Why it could disappoint: Neither team surrenders points in bunches, so there could be long stretches of punt exchanges. It shouldn’t lack for intensity, though the daytime crowd could be less of a factor than it might be at night in Beaver Stadium.
Purdue at No. 5 Ohio State (3:30 p.m. ET, ABC)
Why watch: Before the Buckeyes deal with the Michigan schools in their bid to close out the rugged Big Ten East, they must first play host to Purdue, the proven giant killer from the West. The Boilermakers would need help to win their division thanks to earlier losses to Minnesota and Wisconsin but have already sprung two top-10 upsets. QB C.J. Stroud has kept the ball moving for the Buckeyes, but coach Ryan Day would like to see more drives end with touchdowns rather than field goals. There might again be opportunities for Purdue QB Aidan O’Connell and WR David Bell to exploit the OSU secondary that has not always been airtight.
Why it could disappoint: Of course, the best way for OSU to avoid red-zone issues is simply to run through it on the way to paydirt. WRs Chris Olave and Garrett Wilson will try to do just that and build a big lead early.
No. 1 Georgia at Tennessee (3:30 p.m. ET, CBS)
Why watch: With the SEC East already wrapped up, the Bulldogs close out their regular-season conference slate in Knoxville, where the Volunteers are coming off the most significant victory to date of the Josh Heupel era with last week’s triumph at Kentucky. Tennessee QB Hendon Hooker has accounted for 25 total TDs — 21 by air — with just two interceptions. He’ll have his hands full, however, facing DT Jordan Davis and the lights-out Georgia defensive unit that has surrendered 13 points or fewer in every outing this season.

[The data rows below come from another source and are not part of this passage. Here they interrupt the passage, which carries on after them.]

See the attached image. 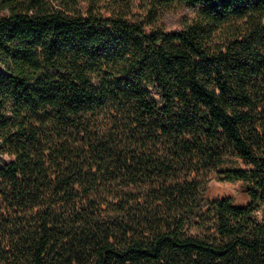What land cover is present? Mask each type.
<instances>
[{
  "label": "trees",
  "instance_id": "obj_1",
  "mask_svg": "<svg viewBox=\"0 0 264 264\" xmlns=\"http://www.w3.org/2000/svg\"><path fill=\"white\" fill-rule=\"evenodd\" d=\"M149 1L197 13L0 0V264H264V0Z\"/></svg>",
  "mask_w": 264,
  "mask_h": 264
},
{
  "label": "rangeland",
  "instance_id": "obj_2",
  "mask_svg": "<svg viewBox=\"0 0 264 264\" xmlns=\"http://www.w3.org/2000/svg\"><path fill=\"white\" fill-rule=\"evenodd\" d=\"M52 4L54 8H59L56 3ZM76 8L83 16L91 14L102 17H120L128 22L141 25L147 30L161 29L167 32L180 29L197 13L195 8L187 5L159 6L149 0H94L93 3L79 0ZM205 179V198L229 196L236 203H243L246 200L240 184L221 183L215 173L208 174ZM4 215L6 218H12L8 213ZM255 220L257 223L264 224V209L255 215ZM214 232L213 222L205 227L191 226L188 231L189 235L202 239L210 238Z\"/></svg>",
  "mask_w": 264,
  "mask_h": 264
}]
</instances>
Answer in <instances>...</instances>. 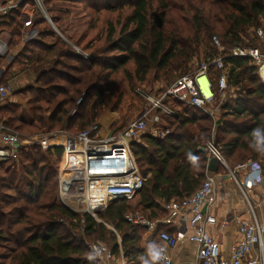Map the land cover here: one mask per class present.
<instances>
[{
  "label": "trees",
  "instance_id": "1",
  "mask_svg": "<svg viewBox=\"0 0 264 264\" xmlns=\"http://www.w3.org/2000/svg\"><path fill=\"white\" fill-rule=\"evenodd\" d=\"M63 1L83 3L91 14L90 24L74 43L84 55L64 44L36 15L28 30L40 27L38 34L26 41L14 61L35 74L34 84L24 92L31 119L20 118L9 105L0 106L5 127L45 134L86 130L98 124L105 110L115 112L121 106L124 92L118 73L132 91L151 75L161 84L160 92L190 73L193 60L216 54L212 36L225 46H255L254 31L264 27V0ZM27 2L22 0L0 23V30L10 33V45L23 29L21 9ZM103 12L114 16H106L89 36ZM223 61L227 96L219 106L213 139L233 168L247 159L258 161L264 152V86L249 58L228 56ZM218 74H208L216 103ZM181 108L166 119L165 136L142 134L139 142L131 143L141 175L149 174L136 197L151 221L161 220L166 204L190 196L204 180L206 157L197 148L210 138L213 124L199 109ZM61 155V147H30L17 160L0 162V264H91L85 239L91 235L96 240L90 243L106 245L116 257L121 253L129 264H154L157 239L141 248L147 228L125 219L127 200L116 199L96 210L98 219L58 201ZM172 228L160 224L158 231L176 234Z\"/></svg>",
  "mask_w": 264,
  "mask_h": 264
},
{
  "label": "built area",
  "instance_id": "2",
  "mask_svg": "<svg viewBox=\"0 0 264 264\" xmlns=\"http://www.w3.org/2000/svg\"><path fill=\"white\" fill-rule=\"evenodd\" d=\"M22 0H0V23L3 17L19 7ZM41 5L43 0H32ZM29 20L25 26L29 25ZM255 46H225L217 36H212L216 54L201 57L188 74L171 82L163 91L144 92L137 89L136 94L143 102L141 112L120 129L102 130L99 124L70 134L62 129L53 133L27 138L0 123V162L17 160L22 150L30 147H61L62 155L57 171V199L72 211L86 212L92 217L96 210L103 209L116 199L131 200L141 190L149 174L142 176L131 143L137 142L146 128L149 135L164 136L168 130L160 127L162 116H173L174 101L183 102L201 109L213 122L218 121L220 101L215 102L214 92L208 78L210 71H218L216 76L217 93L227 91L228 72L224 58L228 56L249 58L256 68L260 83L264 86V28L255 29ZM7 42L0 36V56L6 51ZM87 57V56H86ZM207 82L208 93L203 92L199 78ZM10 84H0V106L12 95ZM150 126V127H149ZM214 130L211 137L198 146L206 157L204 180L188 197L179 202L171 200L165 205L167 214L158 221H151L143 213L125 214V219L133 225L145 226L156 232L157 255L154 264H171L170 253L178 243V236L168 231H158L159 224L170 225L178 222L179 228H190L188 239L196 245V258L202 264H264V220L254 215L248 192L262 181L263 166L258 161L247 160L230 168L225 156L214 143ZM210 159L216 161L221 173L228 175L237 185L242 198L250 207V217L238 225L239 238L230 249L228 258L224 257L215 239L206 226L215 224V217L209 207L215 202V186L220 173L208 170ZM241 176V180L239 177ZM88 255L94 264H107L103 256L110 257L111 250L102 243H88ZM251 250L255 256H249Z\"/></svg>",
  "mask_w": 264,
  "mask_h": 264
},
{
  "label": "rangeland",
  "instance_id": "3",
  "mask_svg": "<svg viewBox=\"0 0 264 264\" xmlns=\"http://www.w3.org/2000/svg\"><path fill=\"white\" fill-rule=\"evenodd\" d=\"M87 12L89 11L85 10L83 3L80 2L63 1V0L60 1L43 0L40 6L35 4L33 7H30L26 11V13L20 16V19L23 22V26H25V22L29 20V22L31 23V20L36 15L42 16L45 19L47 27L50 28L64 44L69 45L70 47H72V49L84 55V53L80 52L81 50L74 43L79 38V36L87 29L88 25L91 22V14L89 13L90 14L89 15ZM103 13L104 14H102L99 21L97 22V28L93 29L89 36L95 34L102 27L104 23L103 21L106 19V16H114V14L110 15L109 13H105V12ZM112 19H115V17H112ZM38 28L40 27H37V29H30L28 30V32L26 29H22L18 37H13V42L15 43L11 45H10V41H11L10 33L8 32V29L4 30L7 33L9 42L7 43L6 51L0 56L1 58L0 69L5 70V67L9 63L15 61L17 54L20 52V50H22L23 45L26 43V41H28L29 38H35L37 36L39 30ZM255 42L257 43L256 39ZM199 59L200 58L193 60V64H192L193 68L195 67V64L198 62ZM131 67L132 66H130L129 68ZM24 68H25L24 65L17 63V69L12 71V73H8V75L4 74L3 75L4 78L0 80V84H10L13 89L12 95L7 99V102L2 106L9 105L10 108L14 110L15 113L20 118H23L24 116L30 118L29 116H30L31 104L29 103L28 100V94L24 92L28 86H32L34 84L35 74L32 72V70L24 69ZM116 78L118 84H120L124 92L123 102L115 112L110 110H105L100 115L98 122L103 119L104 115L107 114V112H114L115 120L114 123L112 124H117L118 126H120L127 124L130 120L135 118L138 115L139 111L141 110V107H143V102L141 98L136 94V90L142 89L144 92L158 93L157 90L160 89L161 84L153 82L151 80V75H149L148 80L145 83L136 84L134 91H132L129 89V86L123 76V73H118ZM229 93H231V91ZM226 96L227 94L224 95L222 100H224ZM174 103H176L177 107H179L180 109H182L181 108L182 106L188 105L179 101H174L173 104ZM74 109H72L71 113L74 111ZM199 110L200 112L204 113L201 109ZM2 116L5 115L2 114L0 115V121L4 119ZM9 129L18 132L21 135L26 136L28 139L40 136L41 134H45L41 131L35 132L33 130L26 132L23 131L25 133L24 134L21 133L19 130H15L12 128ZM39 149L45 150L43 148H39ZM1 173L2 171H0V174ZM238 178L241 179V176ZM138 200L139 197L133 198L131 200H127L128 201L127 212L142 213L138 206ZM74 212L79 214L82 213V211L79 212L74 211ZM92 215L98 219L95 212L94 214L92 213ZM93 236L95 235L85 237L87 243L94 242V240H96V238ZM0 252L3 251L0 250Z\"/></svg>",
  "mask_w": 264,
  "mask_h": 264
},
{
  "label": "crops",
  "instance_id": "4",
  "mask_svg": "<svg viewBox=\"0 0 264 264\" xmlns=\"http://www.w3.org/2000/svg\"><path fill=\"white\" fill-rule=\"evenodd\" d=\"M34 5H35V3L32 2L31 0H29V2L23 4L22 9H21V15L26 13V11L30 7H33ZM30 25H31V23H29V25H27V26H23V29H26L28 32V27ZM0 36L7 43L9 42V38L7 37V33L4 30H0ZM29 39H31V38H29ZM15 69H17V63L14 61L9 63L5 67V70L0 69V80H2L4 78L3 77L4 74L8 75V73H12V71H14ZM225 94H227V91H225L221 95L218 94V96H219L218 101H220V98H223ZM222 101L223 100L221 99L220 102H222ZM172 107L174 108L175 113L177 111L181 112V109L179 107H177L176 103H174L172 105ZM142 108L143 107H141V110H142ZM141 110L139 111V113L141 112ZM218 115H219V110H218ZM29 117L30 118H27L24 116L22 119L29 121L31 119V115ZM168 117H170V116H162V121L160 122V124H161L160 127L165 128V129L167 128L168 124H167L166 119ZM107 120H110V121H107ZM114 120H115L114 112H107V114L104 115L103 119L98 122V124L101 126L102 130L111 129V126L114 125V124H112V123H114ZM210 120H211V118H210ZM0 123H2V122L0 121ZM212 124H213V122H212ZM126 125L127 124L122 125V127L120 129L124 128ZM120 129H117V130H120ZM212 130H214V128H212ZM142 134H149V129L146 128ZM152 137H154V136H152ZM139 141H140V138L138 139L137 142H139ZM257 160L259 162H261V164L263 166V168H262L263 169L262 181L260 184L254 186L251 190H249L248 198H249V202H250V207L252 208L254 215L257 217V219L264 220V152H263L262 156H261V154L258 156ZM227 161L229 162L228 159H227ZM239 177H240V175H239ZM250 207L245 202V200L242 198L241 193H240L236 183L228 175H226L224 173H220V175L218 176V179L216 181V186H215V202L209 207V213L215 217L216 221H215V224L206 226V230L215 239V241L218 243V245L221 249L222 255L226 258L229 257L231 247L236 243V241L239 238V232H238L239 223L242 220L248 219L250 217ZM139 208H140V206H139ZM141 212L144 213L143 211H141ZM144 215L147 217V214L144 213ZM93 218H95V217H93ZM159 225L157 226V229H158ZM162 225H164V224H162ZM107 226L109 228H111L109 225H107ZM169 227L170 228L173 227V228H176L178 230V232L175 234L178 236V243L172 249V251L170 253L171 264H202V262L196 258V245L188 239V234L191 231L190 228H187L186 230L184 228H181V227L179 228L178 222L170 224ZM111 230H112V228H111ZM156 234H157L156 232H152V231H149L147 229L146 233L142 236L141 241H140L141 248H146L150 243L154 242L157 239ZM255 254H256V251L251 250L248 257L249 256L253 257V256H255ZM88 258H89V255H88ZM102 259L103 260L105 259V262H107V264H129L124 259L123 255L121 253L117 257L113 253L110 257H107L105 255L102 257ZM89 260H90L91 264H94L90 258H89Z\"/></svg>",
  "mask_w": 264,
  "mask_h": 264
},
{
  "label": "bare ground",
  "instance_id": "5",
  "mask_svg": "<svg viewBox=\"0 0 264 264\" xmlns=\"http://www.w3.org/2000/svg\"><path fill=\"white\" fill-rule=\"evenodd\" d=\"M199 83L201 85V88H202L203 92L208 93V90H207V82H206V80H205L204 77H200L199 78Z\"/></svg>",
  "mask_w": 264,
  "mask_h": 264
},
{
  "label": "water",
  "instance_id": "6",
  "mask_svg": "<svg viewBox=\"0 0 264 264\" xmlns=\"http://www.w3.org/2000/svg\"><path fill=\"white\" fill-rule=\"evenodd\" d=\"M216 166H217L216 161L214 159H210L209 163H208V170L215 172V170L217 168Z\"/></svg>",
  "mask_w": 264,
  "mask_h": 264
}]
</instances>
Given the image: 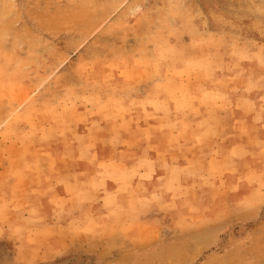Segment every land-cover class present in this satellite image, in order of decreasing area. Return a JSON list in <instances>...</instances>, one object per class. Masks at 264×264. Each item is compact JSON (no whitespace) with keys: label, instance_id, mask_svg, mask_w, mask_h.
<instances>
[{"label":"rangeland","instance_id":"obj_1","mask_svg":"<svg viewBox=\"0 0 264 264\" xmlns=\"http://www.w3.org/2000/svg\"><path fill=\"white\" fill-rule=\"evenodd\" d=\"M0 264H264V0H0Z\"/></svg>","mask_w":264,"mask_h":264}]
</instances>
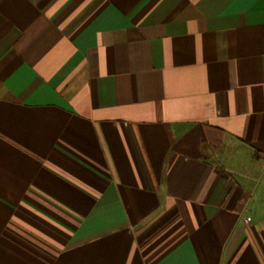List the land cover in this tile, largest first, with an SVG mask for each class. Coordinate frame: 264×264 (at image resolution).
<instances>
[{
    "label": "crops",
    "instance_id": "crops-1",
    "mask_svg": "<svg viewBox=\"0 0 264 264\" xmlns=\"http://www.w3.org/2000/svg\"><path fill=\"white\" fill-rule=\"evenodd\" d=\"M0 264H264V0H0Z\"/></svg>",
    "mask_w": 264,
    "mask_h": 264
}]
</instances>
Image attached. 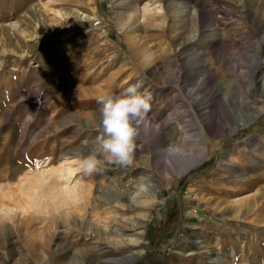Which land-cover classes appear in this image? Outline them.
<instances>
[{"label": "rangeland", "instance_id": "obj_1", "mask_svg": "<svg viewBox=\"0 0 264 264\" xmlns=\"http://www.w3.org/2000/svg\"><path fill=\"white\" fill-rule=\"evenodd\" d=\"M194 1L0 0V182L16 185L26 174L46 176L61 167L72 194L86 193L88 210L117 202L134 231L142 232L143 254L136 264H264V57L255 77L241 83L243 90L255 83L263 87L261 101L241 114L243 122L256 115L248 125L228 120L227 107L206 91L195 97L210 107H181V95L167 82L182 77L194 50L207 51L199 59L209 58L211 70L226 61L250 75L264 30L245 17L264 18V0H196L202 10ZM146 2L161 7L159 15L145 19ZM134 5L142 14L136 22L130 15ZM97 18L102 24L95 25ZM215 77L209 92L217 79L226 84L237 78ZM150 78L159 80L156 86ZM130 85L151 96V129L141 131L131 165L105 163L84 174L80 160L100 134L96 97ZM209 121L215 135H208L203 152L194 140ZM168 133L173 136L161 146V135ZM84 141L92 143L90 149L79 148ZM166 146L191 149L194 156L169 163ZM225 148L232 150L222 162ZM9 169L14 175L4 178ZM112 192L118 195L109 198ZM175 212L183 218L172 235L149 237L150 229L171 224ZM27 215L12 199L0 208V264H40L43 226L53 249L54 214ZM206 241L208 248L199 245Z\"/></svg>", "mask_w": 264, "mask_h": 264}, {"label": "bare ground", "instance_id": "obj_2", "mask_svg": "<svg viewBox=\"0 0 264 264\" xmlns=\"http://www.w3.org/2000/svg\"><path fill=\"white\" fill-rule=\"evenodd\" d=\"M194 5L197 6L199 10H202L203 6H201L198 1L195 0ZM159 11H162L161 7L152 8L148 2H146L143 6V16L145 19H148V17H150L149 15H151V17H156L159 15ZM83 12L81 15L85 17L87 14H84ZM130 15L134 19V22L139 21L142 16L140 8L135 5L132 6ZM245 18H248V20L251 22L250 24L261 27L264 30V18H258L254 14H247ZM184 47L185 46L181 45L180 49ZM204 53H207V51L201 52L194 50V52H190V55L187 58V64L184 67H181L180 72L183 74L182 77H180V74H178L167 80L171 87L175 88L181 95V100L177 103H179L181 107L185 108L187 106L189 107L190 105H195L202 109L208 108L210 107V103L207 102L208 104H205L203 101L204 97L202 99H197V96L195 97V95L201 93L202 91H206L210 98L217 97V99H219L221 102L220 104H223L227 107L228 120L239 124H251L253 121H255L256 115L254 114L253 116L248 117L246 122H243L241 114L248 110L249 103H259L261 101L260 96L263 95V87L260 84L256 86L255 83L251 89L244 88L243 90L241 83L245 82L248 77L250 79L255 77V73L259 69L258 62H260L262 57H264V46L256 50L252 55L255 67L253 72L250 74L251 76L242 72L237 63L231 62L228 64L226 61L225 63H221L214 70H211L209 65L212 64V61H210L209 58L205 57V59H199V56H204ZM217 74L222 76L227 74H235L237 78H229V81L226 84L217 79L213 84V89L209 92L208 85L213 83V80L216 79L215 76ZM156 79L150 78L149 83L156 86L159 82V80ZM256 80L260 81L258 79ZM143 82H145V80H143ZM185 88L187 89L186 91H184ZM175 95L176 93H174V96ZM184 95H188L189 97L194 96V100H189L187 97L185 98ZM78 115L80 114H76L75 117ZM78 118H80V116ZM212 123L209 121L204 128L199 126L201 124L198 125L201 130L199 129L200 133L195 136L197 138H195L194 141L203 152L207 150L205 141L208 138V135H213L214 130ZM84 124L91 127V124H87V122H84ZM152 130L154 129L152 128ZM162 135L160 137V145L164 146L168 143L169 137H172L173 134L168 133L165 134V136ZM182 140H184V138ZM91 146L92 143L88 141L79 148L82 150H87L90 149ZM231 150L232 149L230 148H228V150L225 148L222 151V162L227 161L226 158L228 157V154H230ZM163 151V155L169 163L194 156L193 150L191 149L180 150L173 146L167 147ZM60 168L54 167L51 170L49 169L48 173H45L46 176H44V174L35 173L26 174L16 181V185H7V183L0 182V208H4L6 206L7 200L12 199L15 201V206L19 208V210L27 212L29 215L38 212L45 216H50L52 213L54 214L55 225L53 234L57 236V240L55 239L56 243L54 242L55 244L52 247L53 249L51 250L49 248L51 250L49 251L47 244L48 230L44 226H41L42 228L40 229H42V231L38 245L40 246L39 251L45 254V258L39 257V263L53 264V262H55L54 258L57 257L61 260L60 264H136L143 254V248L141 244L142 232L136 233L134 231L136 226L134 223H132L130 218H124V209L117 202L111 204L110 201H106V203H101L97 208L92 207L91 210H88L86 193L82 190H79L78 192L74 191V194H72V189H70L68 185L64 184L65 181L63 182L61 180L62 175H60ZM230 171L231 170H229V172ZM69 173H72V171H69ZM7 175L11 177L14 175V173L9 169L6 172V175H4V178H8ZM246 182H248V180ZM114 195L117 196L118 193L112 192V195L109 198H112ZM108 199L106 198L105 200ZM54 219L52 218V220ZM141 223L142 221L138 222L139 225ZM130 226L133 227V231L128 228ZM199 245L207 248L210 246L207 241L205 243L202 242ZM191 248L193 249V247H190V249ZM46 256H48V258H46ZM211 260L214 261L216 259L211 258Z\"/></svg>", "mask_w": 264, "mask_h": 264}, {"label": "clouds", "instance_id": "obj_3", "mask_svg": "<svg viewBox=\"0 0 264 264\" xmlns=\"http://www.w3.org/2000/svg\"><path fill=\"white\" fill-rule=\"evenodd\" d=\"M96 102L100 134L90 153L80 160L84 174L96 172L105 163L131 165L141 131L152 127L148 119L151 96L141 93L137 85H130L119 94L102 93Z\"/></svg>", "mask_w": 264, "mask_h": 264}, {"label": "trees", "instance_id": "obj_4", "mask_svg": "<svg viewBox=\"0 0 264 264\" xmlns=\"http://www.w3.org/2000/svg\"><path fill=\"white\" fill-rule=\"evenodd\" d=\"M252 126L249 127V129H251ZM248 129V130H249ZM215 157H212L210 160L211 161H214ZM186 182H184L182 184V187L180 188L182 190L183 186L185 185ZM175 217V218H174ZM173 218L175 220L172 219V223L171 224H168L167 226L163 225V224H160L156 229H153V230H149V237H154L156 239H159V237L161 238L162 236H169V235H172L173 232H174V229L176 228V222L181 220L183 217L181 215L180 212H175V216ZM169 234V235H168Z\"/></svg>", "mask_w": 264, "mask_h": 264}, {"label": "built area", "instance_id": "obj_5", "mask_svg": "<svg viewBox=\"0 0 264 264\" xmlns=\"http://www.w3.org/2000/svg\"><path fill=\"white\" fill-rule=\"evenodd\" d=\"M95 25H100L102 24V20L100 18H97L95 21H94Z\"/></svg>", "mask_w": 264, "mask_h": 264}]
</instances>
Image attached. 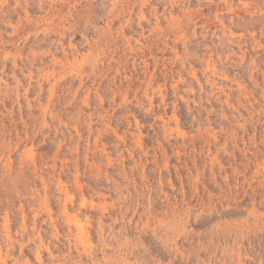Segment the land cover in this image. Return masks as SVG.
<instances>
[{
    "label": "rangeland",
    "instance_id": "1",
    "mask_svg": "<svg viewBox=\"0 0 264 264\" xmlns=\"http://www.w3.org/2000/svg\"><path fill=\"white\" fill-rule=\"evenodd\" d=\"M0 264H264V0H0Z\"/></svg>",
    "mask_w": 264,
    "mask_h": 264
}]
</instances>
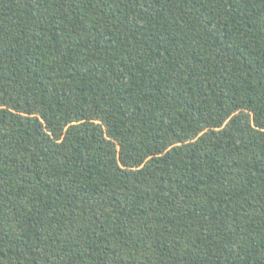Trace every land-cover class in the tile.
Listing matches in <instances>:
<instances>
[{
  "label": "trees",
  "instance_id": "1",
  "mask_svg": "<svg viewBox=\"0 0 264 264\" xmlns=\"http://www.w3.org/2000/svg\"><path fill=\"white\" fill-rule=\"evenodd\" d=\"M0 264H264V0H0Z\"/></svg>",
  "mask_w": 264,
  "mask_h": 264
}]
</instances>
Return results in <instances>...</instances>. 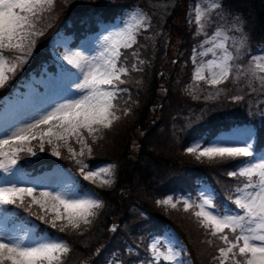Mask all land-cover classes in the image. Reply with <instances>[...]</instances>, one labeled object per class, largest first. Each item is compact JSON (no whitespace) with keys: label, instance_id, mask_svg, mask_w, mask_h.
<instances>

Why it could disappoint: This might be the game when either QB Stetson Bennett or J.T. Daniels has to make something happen for the Bulldogs’ offense. But it’s more likely that the other side of the ball will continue to dominate, and the Bulldogs will have another drama-free second half.
Washington State at No. 6 Oregon (10:30 p.m. ET, ESPN)
Why watch: The Ducks aren’t winning pretty, but they’re winning and might still have a path to the Playoff. They return home with a chance to clinch the North Division in this #Pac12AfterDark offering, but they face a Cougars squad that has been remarkably feisty amid all the turnover on the coaching staff. WSU will be rested coming off its impressive win at Arizona State two weeks ago, fueled by QB Jayden de Laura and five takeaways by the defense. The Ducks have lacked explosiveness in the passing game, but QB Anthony Brown and RB Travis Dye have at least been able to keep the chains moving thanks to a 50% third-down conversion rate.
Why it could disappoint: It’s been almost like a March Madness “survive and advance” mentality for the Ducks, and it’s served them well for the most part. That doesn’t always make for excitement, but they’d like to avoid any fourth-quarter angst just the same.